Com a palavra, os pais

O cirurgião-dentista e ortodontista Rafael Marra, de Palmas (TO), é pai da menina Linda Marra, de três anos de idade, que é T21 e paciente de Cintia Ferreira. Por não ser especializado em atendimento a PCDs, Rafael optou por não assumir o atendimento odontológico da filha. “Minha filha usou a placa palatina de memória logo nos primeiros meses de vida. Como ela passa por diversos outros procedimentos, como Terapia Ocupacional, Fonoaudiologia, Fisioterapia e diversos médicos, optamos por cuidar da parte ortodôntica mais adiante, para não a sobrecarregar”, conta Marra, dizendo que ele mesmo fará o tratamento ortodôntico que se fizer necessário quando Linda estiver mais velha.

O casal Leny Evelini Reiff e Fernando Reiff são pais de Sophia Reiff, de 12 anos, diagnosticada como T21 ao nascer. “Logo depois do susto do diagnóstico, arregaçamos as mangas e fomos buscar todos os especialistas necessários ao cuidado da saúde da Sophia, inclusive a parte odontológica”, conta Leny.
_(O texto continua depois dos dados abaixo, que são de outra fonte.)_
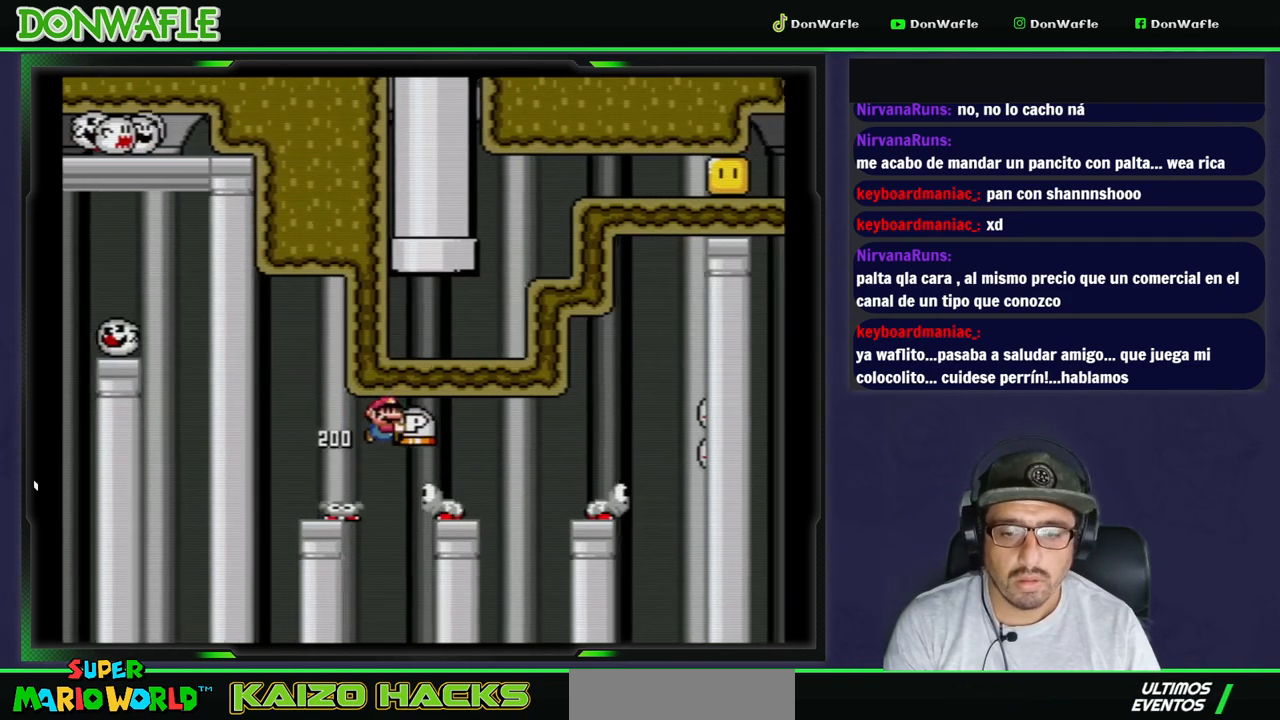
{"buttons": ["B", "Y", "DPAD_RIGHT"], "events": []}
A mãe de Sophia diz que a menina sempre aceitou bem os procedimentos e o uso do aparelho, já que passou por atendimento e tratamento odontológico e ortodôntico desde os primeiros meses de vida. No entanto, ela ressalta a luta dos pais e da criança para enfrentar todas as rotinas com os cuidados com a saúde de maneira geral.

A odontopediatra Cintia Ferreira conta que recebeu o diagnóstico de T21 da filha Tereza precocemente, aos quatro meses de gravidez, o que possibilitou que ela e o marido se preparassem não apenas do ponto de vista emocional, mas também tomando providências práticas, como cuidados médicos específicos para a saúde da filha.

Marra e o casal Reiff só souberam do diagnóstico T21 das filhas após o nascimento. Eles relatam que foi realmente um susto e um sentimento de insegurança diante de um desafio inesperado. Desse momento em diante, os pais iniciaram uma rotina intensa de busca por informação, orientação profissional e uma reprogramação de rota. Mas, todos afirmam se considerarem privilegiados pela oportunidade de gerarem e criarem crianças tão especiais.